DATASET CONTENT:
== == ==

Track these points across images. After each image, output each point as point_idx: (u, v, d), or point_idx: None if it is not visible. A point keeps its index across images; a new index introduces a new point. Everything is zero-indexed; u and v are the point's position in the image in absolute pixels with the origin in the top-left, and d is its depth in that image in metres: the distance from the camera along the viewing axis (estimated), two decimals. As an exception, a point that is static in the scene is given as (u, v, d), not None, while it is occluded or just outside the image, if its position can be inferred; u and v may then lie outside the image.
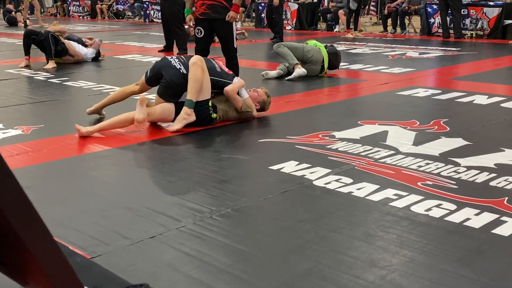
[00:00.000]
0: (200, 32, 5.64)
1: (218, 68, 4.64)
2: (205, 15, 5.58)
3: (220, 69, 4.64)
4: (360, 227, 2.54)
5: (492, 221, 2.57)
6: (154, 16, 18.22)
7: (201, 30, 5.64)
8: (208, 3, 5.52)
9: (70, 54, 8.41)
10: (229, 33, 5.61)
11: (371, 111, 5.13)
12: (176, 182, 3.22)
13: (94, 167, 3.57)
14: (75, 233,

== == ==

YOUR ASSIGNMENT: Repeat, character for character, the lines from the one that holds "9: (70, 54, 8.41)" to the final line of the material, inclusive, and no other lines.

ANSWER FOR THIS EXERCISE:
9: (70, 54, 8.41)
10: (229, 33, 5.61)
11: (371, 111, 5.13)
12: (176, 182, 3.22)
13: (94, 167, 3.57)
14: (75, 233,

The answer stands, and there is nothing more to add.